21st Century Oncology Data Breach Prompts Multiple Lawsuits

Four months after 21st Century Oncology said an “unauthorized third party” had accessed 2.2 million confidential records, lawyers working on lawsuits against the cancer-care giant say they have fielded likely thousands of inquiries from worried patients.

As of this week, at least 13 separate federal class-action lawsuits had been filed against Fort Myers-based company in response to the data breach, court records show.

“Everyone in this seems to have multiple (clients). I have multiple,” said attorney David Harris of the Harris Law Firm in south Fort Myers. “After the first two cases were filed, it got out into the news. After that, I personally spoke to 200-plus people.”

Harris would not say how many clients he expects to represent in the class-action, but said he had evidence that some had fallen prey to identity theft.

Others, he said, are terrified that they soon might.

“There’s a genuine panic out there. That is the reality,” he said. “You’ve got some people who are out there who are, let’s say, in their senior years.
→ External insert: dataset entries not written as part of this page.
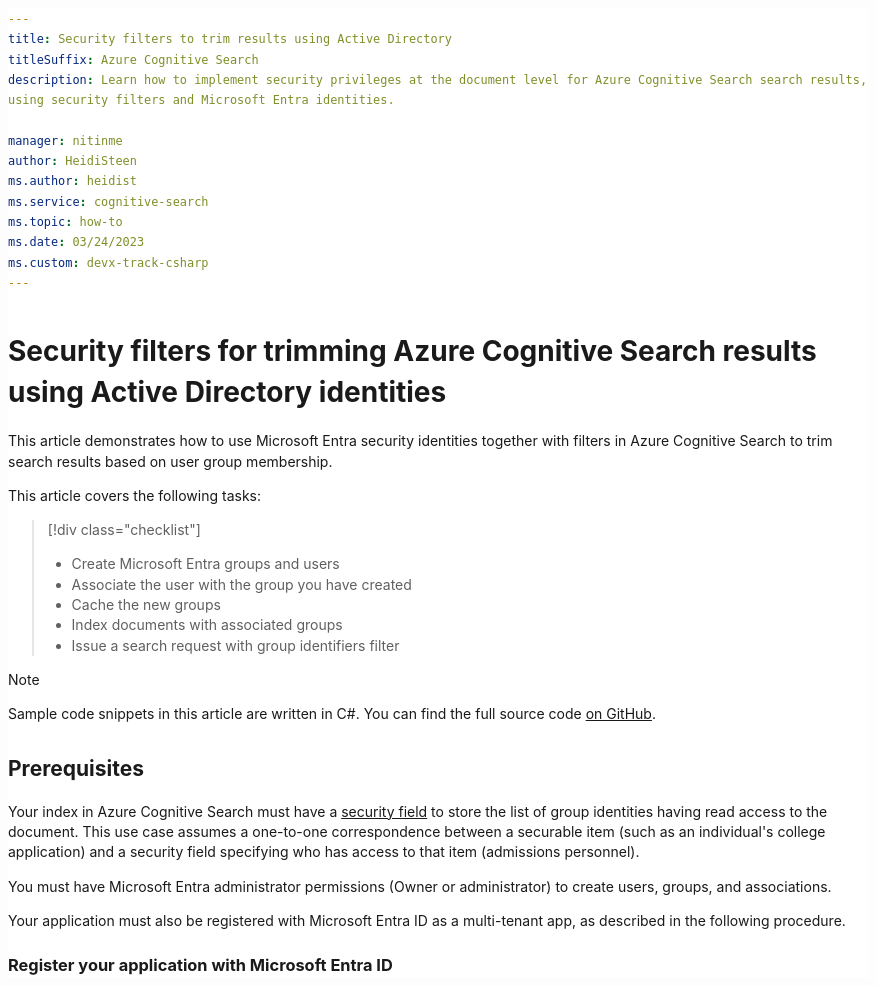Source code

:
 ```yaml
---
title: Security filters to trim results using Active Directory
titleSuffix: Azure Cognitive Search
description: Learn how to implement security privileges at the document level for Azure Cognitive Search search results, using security filters and Microsoft Entra identities.

manager: nitinme
author: HeidiSteen
ms.author: heidist
ms.service: cognitive-search
ms.topic: how-to
ms.date: 03/24/2023
ms.custom: devx-track-csharp
---
```

# Security filters for trimming Azure Cognitive Search results using Active Directory identities

This article demonstrates how to use Microsoft Entra security identities together with filters in Azure Cognitive Search to trim search results based on user group membership.

This article covers the following tasks:

> [!div class="checklist"]
> - Create Microsoft Entra groups and users
> - Associate the user with the group you have created
> - Cache the new groups
> - Index documents with associated groups
> - Issue a search request with group identifiers filter

> [!NOTE]
> Sample code snippets in this article are written in C#. You can find the full source code [on GitHub](https://github.com/Azure-Samples/search-dotnet-getting-started). 

## Prerequisites

Your index in Azure Cognitive Search must have a [security field](search-security-trimming-for-azure-search.md) to store the list of group identities having read access to the document. This use case assumes a one-to-one correspondence between a securable item (such as an individual's college application) and a security field specifying who has access to that item (admissions personnel).

You must have Microsoft Entra administrator permissions (Owner or administrator) to create users, groups, and associations. 

Your application must also be registered with Microsoft Entra ID as a multi-tenant app, as described in the following procedure.

<a name='register-your-application-with-azure-active-directory'></a>

### Register your application with Microsoft Entra ID
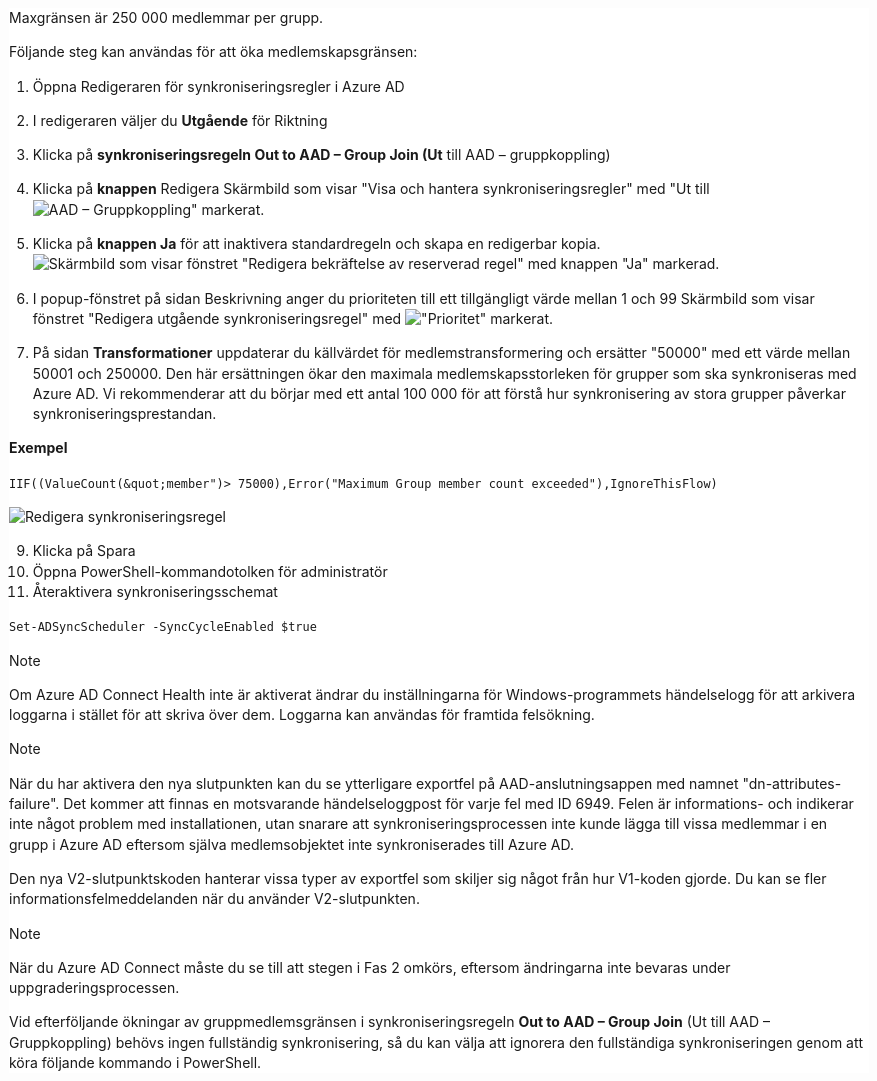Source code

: Maxgränsen är 250 000 medlemmar per grupp. 

Följande steg kan användas för att öka medlemskapsgränsen:  

1. Öppna Redigeraren för synkroniseringsregler i Azure AD 
2. I redigeraren väljer du **Utgående** för Riktning 
3. Klicka på **synkroniseringsregeln Out to AAD – Group Join (Ut** till AAD – gruppkoppling) 
4. Klicka på **knappen** Redigera Skärmbild som visar "Visa och hantera synkroniseringsregler" med "Ut till ![ AAD – Gruppkoppling" markerat.](media/how-to-connect-sync-endpoint-api-v2/endpoint2.png)

6. Klicka på **knappen Ja** för att inaktivera standardregeln och skapa en redigerbar kopia.
 ![Skärmbild som visar fönstret "Redigera bekräftelse av reserverad regel" med knappen "Ja" markerad.](media/how-to-connect-sync-endpoint-api-v2/endpoint3.png)

7. I popup-fönstret på  sidan Beskrivning anger du prioriteten till ett tillgängligt värde mellan 1 och 99 Skärmbild som visar fönstret "Redigera utgående synkroniseringsregel" med ![ "Prioritet" markerat.](media/how-to-connect-sync-endpoint-api-v2/endpoint4.png)

8. På sidan **Transformationer** uppdaterar  du källvärdet för medlemstransformering och ersätter "50000&quot; med ett värde mellan 50001 och 250000.  Den här ersättningen ökar den maximala medlemskapsstorleken för grupper som ska synkroniseras med Azure AD. Vi rekommenderar att du börjar med ett antal 100 000 för att förstå hur synkronisering av stora grupper påverkar synkroniseringsprestandan. 
 
 **Exempel** 
 
 `IIF((ValueCount(&quot;member")> 75000),Error("Maximum Group member count exceeded"),IgnoreThisFlow)` 
 
 ![Redigera synkroniseringsregel](media/how-to-connect-sync-endpoint-api-v2/endpoint5.png)

9. Klicka på Spara 
10. Öppna PowerShell-kommandotolken för administratör 
11. Återaktivera synkroniseringsschemat 
 
 `Set-ADSyncScheduler -SyncCycleEnabled $true` 
 
>[!NOTE]
> Om Azure AD Connect Health inte är aktiverat ändrar du inställningarna för Windows-programmets händelselogg för att arkivera loggarna i stället för att skriva över dem. Loggarna kan användas för framtida felsökning. 

>[!NOTE]
> När du har aktivera den nya slutpunkten kan du se ytterligare exportfel på AAD-anslutningsappen med namnet "dn-attributes-failure". Det kommer att finnas en motsvarande händelseloggpost för varje fel med ID 6949. Felen är informations- och indikerar inte något problem med installationen, utan snarare att synkroniseringsprocessen inte kunde lägga till vissa medlemmar i en grupp i Azure AD eftersom själva medlemsobjektet inte synkroniserades till Azure AD. 

Den nya V2-slutpunktskoden hanterar vissa typer av exportfel som skiljer sig något från hur V1-koden gjorde.  Du kan se fler informationsfelmeddelanden när du använder V2-slutpunkten. 

>[!NOTE]
> När du Azure AD Connect måste du se till att stegen i Fas 2 omkörs, eftersom ändringarna inte bevaras under uppgraderingsprocessen. 

Vid efterföljande ökningar av gruppmedlemsgränsen i synkroniseringsregeln **Out to AAD – Group Join** (Ut till AAD – Gruppkoppling) behövs ingen fullständig synkronisering, så du kan välja att ignorera den fullständiga synkroniseringen genom att köra följande kommando i PowerShell.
This is the last thing they need, whether they’re battling health problems or you name it — they’re confused by this, they’re scared by it all.”

A U.S. magistrate judge in Fort Myers on Thursday recommended that the cases be consolidated into a single class-action claim.
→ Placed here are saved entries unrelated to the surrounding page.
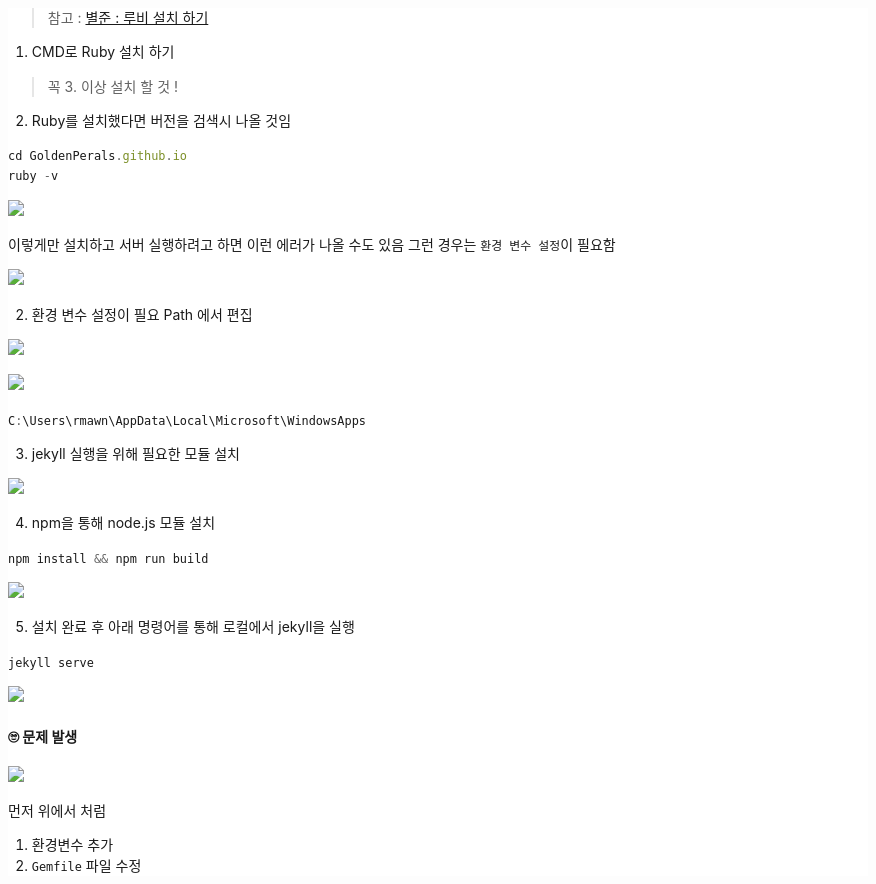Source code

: > 참고 : [별준 : 루비 설치 하기](https://junstar92.tistory.com/5)

1. CMD로 Ruby 설치 하기

> 꼭 3. 이상 설치 할 것 !

2. Ruby를 설치했다면 버전을 검색시 나올 것임

```jsx
cd GoldenPerals.github.io
ruby -v
```

![](https://velog.velcdn.com/images/prettylee620/post/6dcefcd1-9818-4d14-bd6b-ab3054d3dbbd/image.png)

이렇게만 설치하고 서버 실행하려고 하면 이런 에러가 나올 수도 있음 그런 경우는 `환경 변수 설정`이 필요함

![](https://velog.velcdn.com/images/prettylee620/post/f45f43a4-8214-4e2f-848c-0b7ac29187f8/image.png)

2. 환경 변수 설정이 필요 Path 에서 편집

![](https://velog.velcdn.com/images/prettylee620/post/f94734d6-e67e-4f9f-a644-f224264b0aa3/image.png)

![](https://velog.velcdn.com/images/prettylee620/post/33a3b039-2919-4ee7-a89c-124e4004ff4d/image.png)

```jsx
C:\Users\rmawn\AppData\Local\Microsoft\WindowsApps
```

3. jekyll 실행을 위해 필요한 모듈 설치

![](https://velog.velcdn.com/images/prettylee620/post/0c1d675f-0341-47b3-a015-aecc6926476f/image.png)

4. npm을 통해 node.js 모듈 설치

```jsx
npm install && npm run build
```

![](https://velog.velcdn.com/images/prettylee620/post/ac853e67-6313-4ebf-a208-642aef312503/image.png)

5. 설치 완료 후 아래 명령어를 통해 로컬에서 jekyll을 실행

```jsx
jekyll serve
```

![](https://velog.velcdn.com/images/prettylee620/post/f710e210-be75-4270-86df-c936a55d35e3/image.png)

#### 🙄 **문제 발생**

![](https://velog.velcdn.com/images/prettylee620/post/bd7fa754-ede0-42d6-9a3c-ef3c184a1643/image.png)

먼저 위에서 처럼

1. 환경변수 추가
2. `Gemfile` 파일 수정
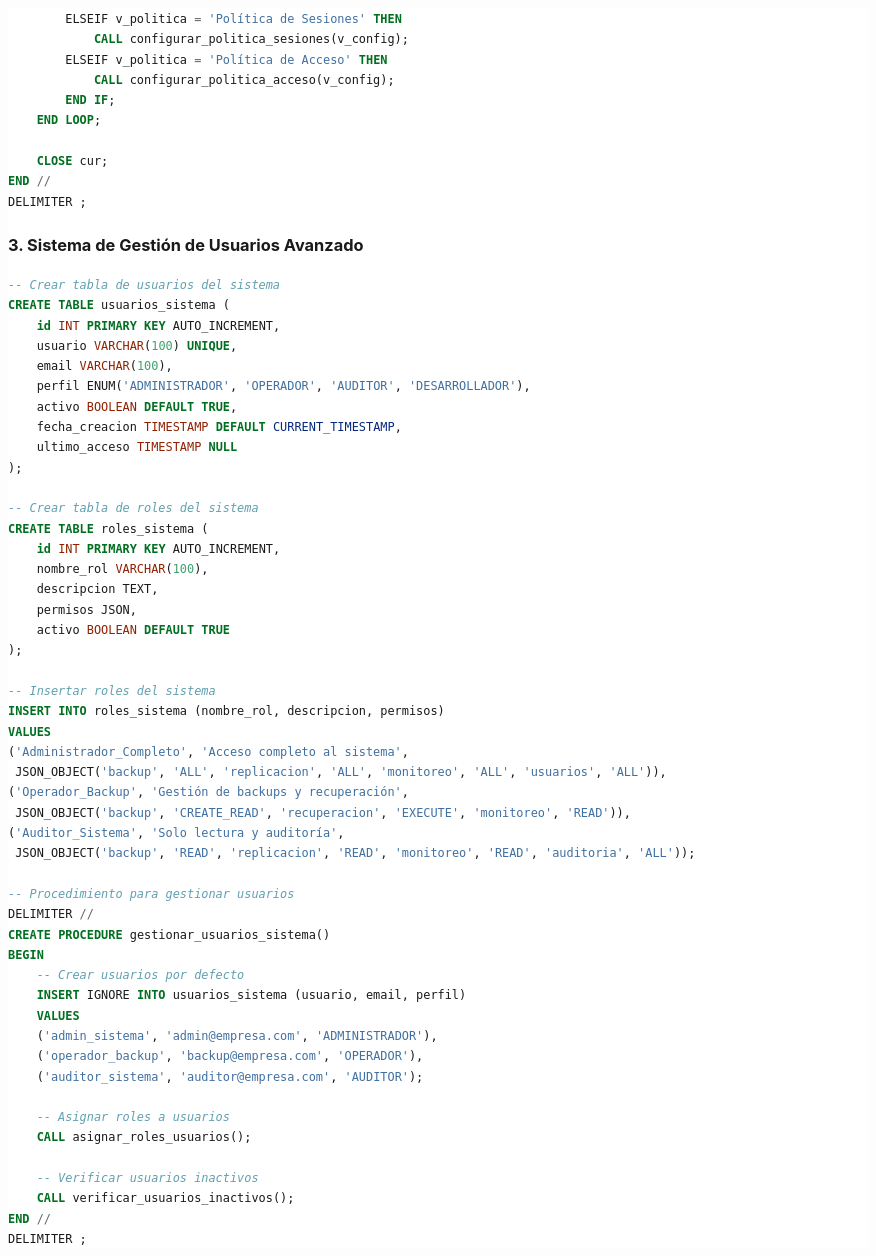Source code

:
 ```sql
        ELSEIF v_politica = 'Política de Sesiones' THEN
            CALL configurar_politica_sesiones(v_config);
        ELSEIF v_politica = 'Política de Acceso' THEN
            CALL configurar_politica_acceso(v_config);
        END IF;
    END LOOP;
    
    CLOSE cur;
END //
DELIMITER ;
```

### 3. Sistema de Gestión de Usuarios Avanzado

```sql
-- Crear tabla de usuarios del sistema
CREATE TABLE usuarios_sistema (
    id INT PRIMARY KEY AUTO_INCREMENT,
    usuario VARCHAR(100) UNIQUE,
    email VARCHAR(100),
    perfil ENUM('ADMINISTRADOR', 'OPERADOR', 'AUDITOR', 'DESARROLLADOR'),
    activo BOOLEAN DEFAULT TRUE,
    fecha_creacion TIMESTAMP DEFAULT CURRENT_TIMESTAMP,
    ultimo_acceso TIMESTAMP NULL
);

-- Crear tabla de roles del sistema
CREATE TABLE roles_sistema (
    id INT PRIMARY KEY AUTO_INCREMENT,
    nombre_rol VARCHAR(100),
    descripcion TEXT,
    permisos JSON,
    activo BOOLEAN DEFAULT TRUE
);

-- Insertar roles del sistema
INSERT INTO roles_sistema (nombre_rol, descripcion, permisos)
VALUES 
('Administrador_Completo', 'Acceso completo al sistema', 
 JSON_OBJECT('backup', 'ALL', 'replicacion', 'ALL', 'monitoreo', 'ALL', 'usuarios', 'ALL')),
('Operador_Backup', 'Gestión de backups y recuperación',
 JSON_OBJECT('backup', 'CREATE_READ', 'recuperacion', 'EXECUTE', 'monitoreo', 'READ')),
('Auditor_Sistema', 'Solo lectura y auditoría',
 JSON_OBJECT('backup', 'READ', 'replicacion', 'READ', 'monitoreo', 'READ', 'auditoria', 'ALL'));

-- Procedimiento para gestionar usuarios
DELIMITER //
CREATE PROCEDURE gestionar_usuarios_sistema()
BEGIN
    -- Crear usuarios por defecto
    INSERT IGNORE INTO usuarios_sistema (usuario, email, perfil)
    VALUES 
    ('admin_sistema', 'admin@empresa.com', 'ADMINISTRADOR'),
    ('operador_backup', 'backup@empresa.com', 'OPERADOR'),
    ('auditor_sistema', 'auditor@empresa.com', 'AUDITOR');
    
    -- Asignar roles a usuarios
    CALL asignar_roles_usuarios();
    
    -- Verificar usuarios inactivos
    CALL verificar_usuarios_inactivos();
END //
DELIMITER ;
```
The company did not respond to requests for comment on the cases. A spokesman said earlier this year that 21st Century Oncology does not comment on pending litigation.

21st Century Oncology notified patients about the data breach in March, more than three months after the FBI had alerted it to the break in. Its officials claimed that it had done so because of the ongoing criminal investigation.
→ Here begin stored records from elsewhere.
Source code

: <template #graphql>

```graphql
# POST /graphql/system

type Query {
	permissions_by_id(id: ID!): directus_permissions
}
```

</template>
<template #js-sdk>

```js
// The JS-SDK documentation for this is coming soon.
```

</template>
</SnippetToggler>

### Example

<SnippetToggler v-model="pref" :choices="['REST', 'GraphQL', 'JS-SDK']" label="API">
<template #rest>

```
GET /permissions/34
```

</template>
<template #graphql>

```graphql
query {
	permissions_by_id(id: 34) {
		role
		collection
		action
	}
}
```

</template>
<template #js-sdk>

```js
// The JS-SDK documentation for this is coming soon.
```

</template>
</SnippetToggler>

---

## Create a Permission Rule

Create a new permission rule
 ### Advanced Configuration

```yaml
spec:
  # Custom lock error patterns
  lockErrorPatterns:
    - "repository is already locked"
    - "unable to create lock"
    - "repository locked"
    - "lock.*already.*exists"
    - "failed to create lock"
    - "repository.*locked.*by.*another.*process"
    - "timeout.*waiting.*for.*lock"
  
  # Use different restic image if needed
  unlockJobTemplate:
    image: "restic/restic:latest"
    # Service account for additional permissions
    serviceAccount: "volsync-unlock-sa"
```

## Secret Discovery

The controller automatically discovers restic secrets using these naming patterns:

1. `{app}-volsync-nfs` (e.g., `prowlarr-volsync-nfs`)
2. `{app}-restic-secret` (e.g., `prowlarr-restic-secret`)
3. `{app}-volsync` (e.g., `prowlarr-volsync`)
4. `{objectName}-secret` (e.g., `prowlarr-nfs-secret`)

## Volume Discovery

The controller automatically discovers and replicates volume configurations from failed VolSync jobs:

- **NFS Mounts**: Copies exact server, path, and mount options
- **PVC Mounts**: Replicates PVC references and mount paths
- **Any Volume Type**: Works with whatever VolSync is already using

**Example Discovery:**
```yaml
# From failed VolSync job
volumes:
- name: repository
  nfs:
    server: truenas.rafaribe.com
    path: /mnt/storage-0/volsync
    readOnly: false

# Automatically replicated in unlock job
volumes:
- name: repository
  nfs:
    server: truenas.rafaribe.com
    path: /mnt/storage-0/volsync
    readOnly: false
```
All of those affected were provided with a free one-year subscription to the Experian ProtectMyID fraud protection service. At the time, 21st Century said it had no evidence that any patient information had been misused.

21st Century Oncology, the nation’s largest radiation oncology provider, operates 183 treatment centers. Of those 147 are in the United States, and 36 are in countries in Latin America.

The company also employs or is affiliated with nearly 950 doctors, globally.

Many of those receiving notice of the data breach were unaware 21st Century had their records, because they used a clinic that was owned by the company but did not have its name on it.

In one lawsuit recently filed in California, cancer patient James Corbel received treatment at a Redding, California clinic he did not know that 21st Century owned. (Its website currently displays the 21st Century logo.)

“Since the data breach, Corbel has received multiple telephone calls from scam artists claiming to be from the IRS, attempting to convince him to pay for what they claim are unpaid taxes,” his lawsuit states.

It added that “Corbel had never received any similar IRS related scam telephone calls” before the breach.

A plaintiff in another case, Mary Barbieri of Charlotte County, claims she was unable to sign up for the fraud protection that 21st Century Oncology offered because someone else had done so, using her name and personal information.

Barbieri claims that an Experian staffer told her that the caller had provided her mother’s maiden name, date of birth and Social Security number.

“Plaintiff (Barbieri) then received emails from (her bank) due to a request to close her bank accounts,” the lawsuit further states. “Plaintiff did not initiate this request.”

Her attorney in Coral Gables, Robert Gilbert, said this particular lawsuit involves several dozen plaintiffs. He too said he had heard from hundreds of people affected by the 21st Century Oncology breach.

“We’re talking here about people’s personal, unique healthcare records,” Gilbert said. “Since, by its name, 21st Century Oncology, it relates to cancer or cancer-related diagnoses. It’s quite sensitive and quite revealing. There’s a great deal at stake here. This is a very serious case.”

The 21st Century Oncology breach was the largest such data security issue of 2016 involving 500 or more patients, according to the Department of Health and Human Services. And it is the largest recorded for a Florida-based company since the government began collecting such data in 2010, government records show.

(Southwest Florida-based Radiology Regional Center, a provider of imaging and diagnostic services, inadvertently exposed the records of more than 483,000 this year when the files blew out of a trash truck traveling on Fowler Street.)

Still, others have been far worse.

Records show that the largest security breach involved the health insurer Anthem Inc., which reported last year that a hacker had accessed a database containing information on 78.8 million people.